A traição de Bolívar

OPINIÃO - Maurício Waldman

Data 05/10/2018
Horário 04:30

Nenhum nome da história latino-americana foi agraciado com tamanha e fervorosa devoção histórica quanto Simón Bolívar, El Libertador, cuja carreira, tonificada pelos ideais do iluminismo, da democracia e da autodeterminação, propunha a formação de uma confederação a irmanar todos os povos, grupos e etnias da América Latina. Mais de 150 anos após a morte de Bolívar, ocorrida em 1830, este ideário inspirou Hugo Chávez a lançar o bolivarianismo, proposta pautada no anti-imperialismo, na democracia participativa, na eliminação da corrupção e dos privilégios das elites, prosperando, desde os anos 1990, em grupos politicamente engajados.

Mas até onde esta agenda do bolivarianismo confere com a atuação real de Bolívar? Lembra o filósofo inglês Aldous Huxley, a memória do passado não é fixa e sequer inalterável. Assim, o passado é alvo de reconfigurações, atendendo novas definições de acordo com as conveniências de quem, e da época que o interpreta. No que justifica certificação histórica, um temário axial reportaria às posições de Bolívar diante da escravidão, que como se sabe, foi uma das estacas do colonialismo em solo americano.
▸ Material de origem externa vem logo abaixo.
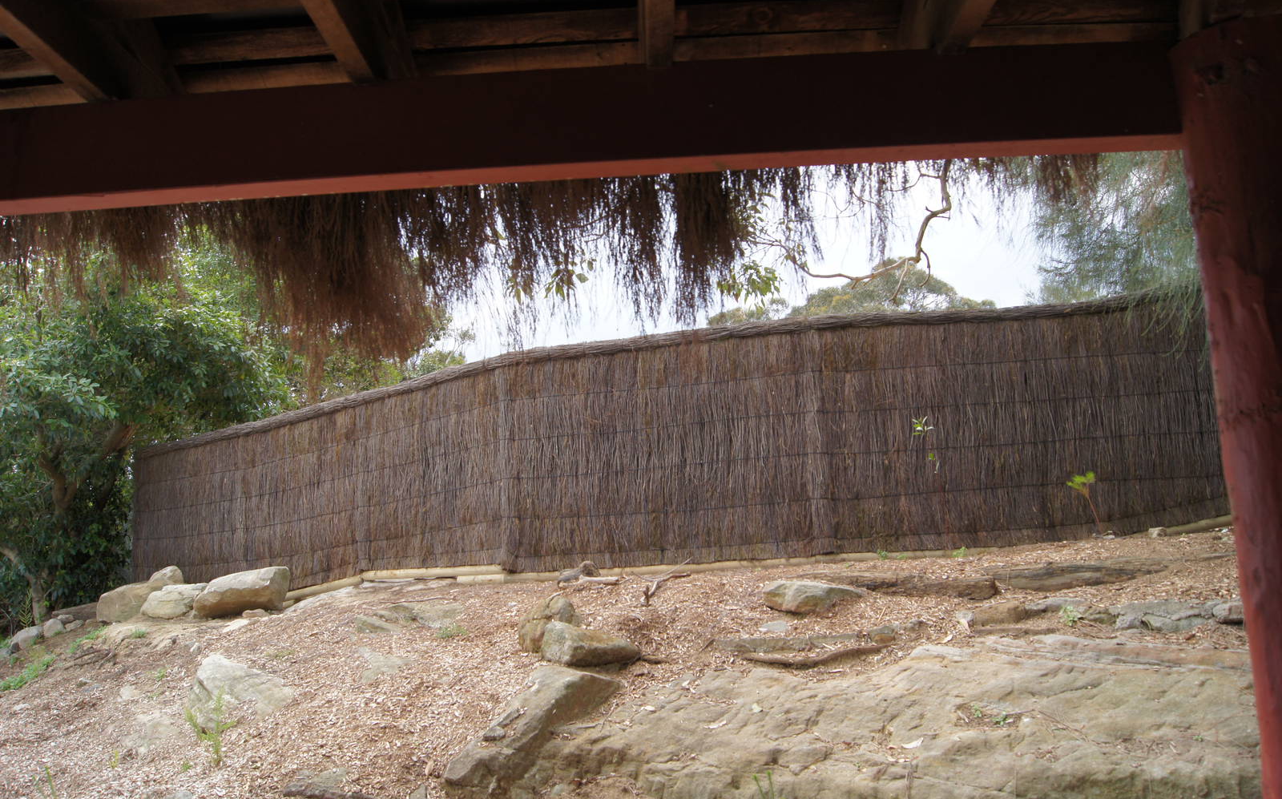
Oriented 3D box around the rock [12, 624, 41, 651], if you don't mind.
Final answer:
[{"bbox_3d":[-7.021,2.725,11.000,0.272,0.258,0.270,4,-9,-32],"label":"rock"}]

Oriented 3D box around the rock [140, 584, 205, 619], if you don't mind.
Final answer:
[{"bbox_3d":[-5.145,2.218,10.600,0.673,0.360,0.500,3,-8,-25],"label":"rock"}]

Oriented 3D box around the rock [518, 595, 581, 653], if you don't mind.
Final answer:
[{"bbox_3d":[-0.615,1.489,6.400,0.393,0.356,0.400,2,-8,-15],"label":"rock"}]

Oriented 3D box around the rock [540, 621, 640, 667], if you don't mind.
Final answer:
[{"bbox_3d":[-0.327,1.556,6.150,0.608,0.235,0.360,2,-8,-20],"label":"rock"}]

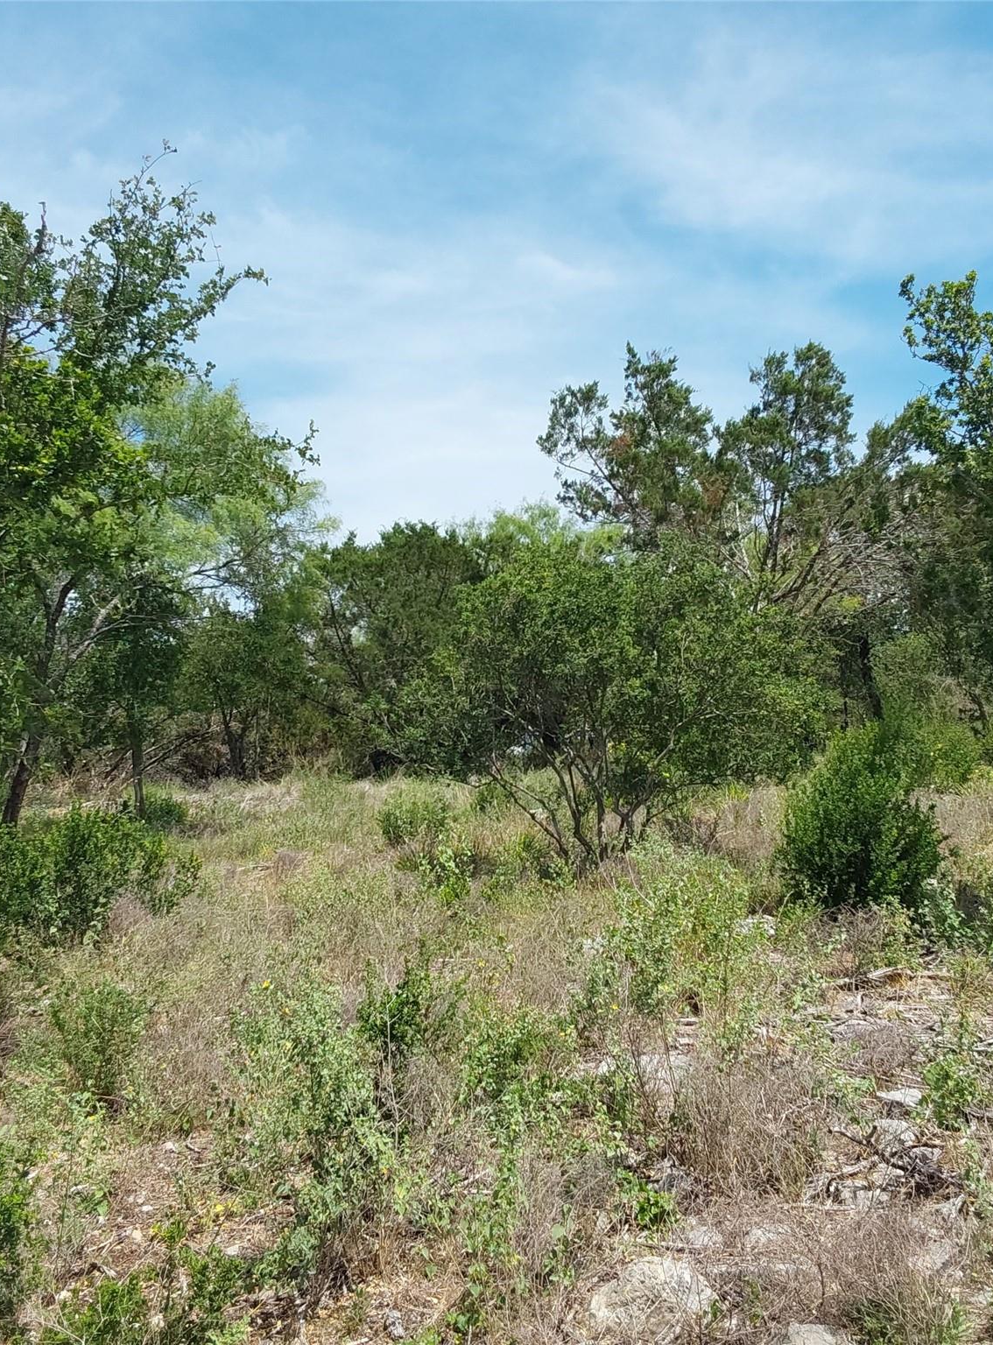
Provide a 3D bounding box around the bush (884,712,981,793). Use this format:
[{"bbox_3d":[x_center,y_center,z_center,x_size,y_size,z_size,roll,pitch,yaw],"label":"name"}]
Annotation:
[{"bbox_3d":[4.940,0.916,16.500,1.131,0.861,1.018,0,0,0],"label":"bush"}]

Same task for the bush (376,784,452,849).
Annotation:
[{"bbox_3d":[-0.724,1.263,12.700,0.675,0.576,0.641,0,0,0],"label":"bush"}]

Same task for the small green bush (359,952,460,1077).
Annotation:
[{"bbox_3d":[-0.316,1.271,5.200,0.367,0.527,0.348,0,0,0],"label":"small green bush"}]

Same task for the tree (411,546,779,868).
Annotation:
[{"bbox_3d":[0.922,0.267,11.500,3.099,2.610,2.944,0,0,0],"label":"tree"}]

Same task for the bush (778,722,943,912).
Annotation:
[{"bbox_3d":[2.431,0.960,9.700,1.105,1.274,1.050,0,0,0],"label":"bush"}]

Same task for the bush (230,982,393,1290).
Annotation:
[{"bbox_3d":[-0.471,1.206,3.750,0.424,0.822,0.403,0,0,0],"label":"bush"}]

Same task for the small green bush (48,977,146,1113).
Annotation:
[{"bbox_3d":[-1.451,1.359,5.300,0.358,0.481,0.340,0,0,0],"label":"small green bush"}]

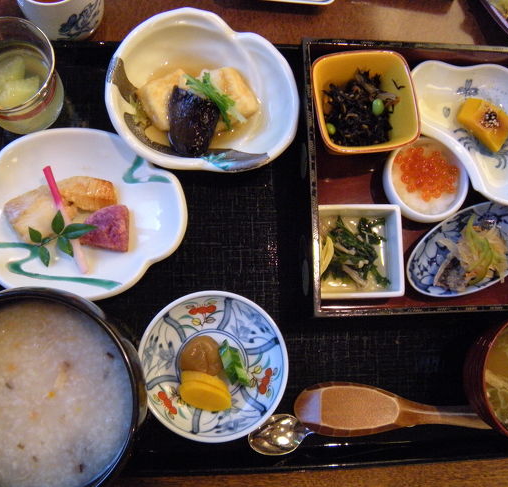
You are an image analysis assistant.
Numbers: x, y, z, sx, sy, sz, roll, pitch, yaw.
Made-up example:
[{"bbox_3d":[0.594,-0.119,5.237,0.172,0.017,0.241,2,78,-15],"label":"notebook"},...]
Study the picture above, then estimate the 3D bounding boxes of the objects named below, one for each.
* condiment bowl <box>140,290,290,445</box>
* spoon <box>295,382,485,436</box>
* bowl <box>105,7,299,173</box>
[{"bbox_3d":[-0.032,0.096,0.521,0.116,0.031,0.116,1,80,-7],"label":"condiment bowl"},{"bbox_3d":[0.121,0.140,0.535,0.183,0.026,0.042,7,80,-6],"label":"spoon"},{"bbox_3d":[-0.041,-0.116,0.543,0.153,0.056,0.135,11,79,-5],"label":"bowl"}]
Não por acaso, a mais radical das revoluções anticoloniais do continente ocorreu no Haiti, possessão francesa no Caribe que em 1791, assistiu uma rebelião incontrolável dos escravos das plantações. Voltando-se contra a metrópole e a classe latifundiária, a insurreição se alastrou como fogo em palha seca por todo o país, galvanizando fortes tensões induzidas pela dominação colonial.

Exceto a revolta de Espártaco, que estalou em Roma 1900 anos antes, a Revolução Haitiana materializou a maior insurgência de escravos da história mundial. A luta contra os franceses foi dura, longa e cruel, estendendo-se até 1803, quando na Batalha de Vertières, os haitianos assombraram o mundo ao impor esmagadora derrota ao bem armado corpo militar despachado por Napoleão Bonaparte para reconquistar a ilha.

Assim, o Haiti, país fruto de uma revolução anticolonial negra, foi coerentemente seduzido pela meta de eliminar a dominação europeia e abolir a escravatura. A fé nestes princípios encontra comprovação em 1815, quando Bolívar refugiou-se neste país após o fracasso da primeira tentativa em enfrentar o poder espanhol. Na ocasião, Pétion, presidente haitiano, lhe forneceu auxílio diplomático, dinheiro e armas para retomar a luta. Foram 4.000 fuzis, toneladas de pólvora e uma máquina tipográfica para azeitar a luta independentista, auxílio considerável sabendo-se que o Haiti havia recém saído de uma sangrenta e ruinosa conflagração anticolonialista.

Note-se que este patrocínio, essencial para que a Venezuela se tornasse o primeiro país independente da América Espanhola em 1821, tinha contrapartida: a condição de que a escravidão fosse abolida nas terras emancipadas por Bolívar. Porém, a solicitação foi atendida somente décadas após a independência. Basta assinalar que nos países diretamente emancipados por Bolívar a proscrição da escravatura foi postergada ao máximo: acontece na Colômbia em 1851; no Equador, em 1852; e na Venezuela, apenas em 1854, ou seja, mais de três décadas após a independência.

Este debate ficaria incompleto omitindo-se que além da omissão de Bolívar quanto à escravatura, houve manifesta ingratidão contra o Haiti. A despeito do crucial apoio recebido dos haitianos, Bolívar jamais reconheceu a independência do país. Pior: em 1826, quando presidiu o Congresso do Panamá, reunindo as repúblicas americanas, recusou-se, a título de agradar os EUA, país ainda escravocrata, a convidar o Haiti para participar do encontro.

Certo é que todas estas atitudes são coerentes com um dado básico: o de que El Libertador era, no final das contas, membro da elite latifundista e escravocrata, mais preocupada a criar um novo Estado para si do que atender os oprimidos da época. O que também não admitiria justapor à imagem de El libertador adereços que não lhe competem.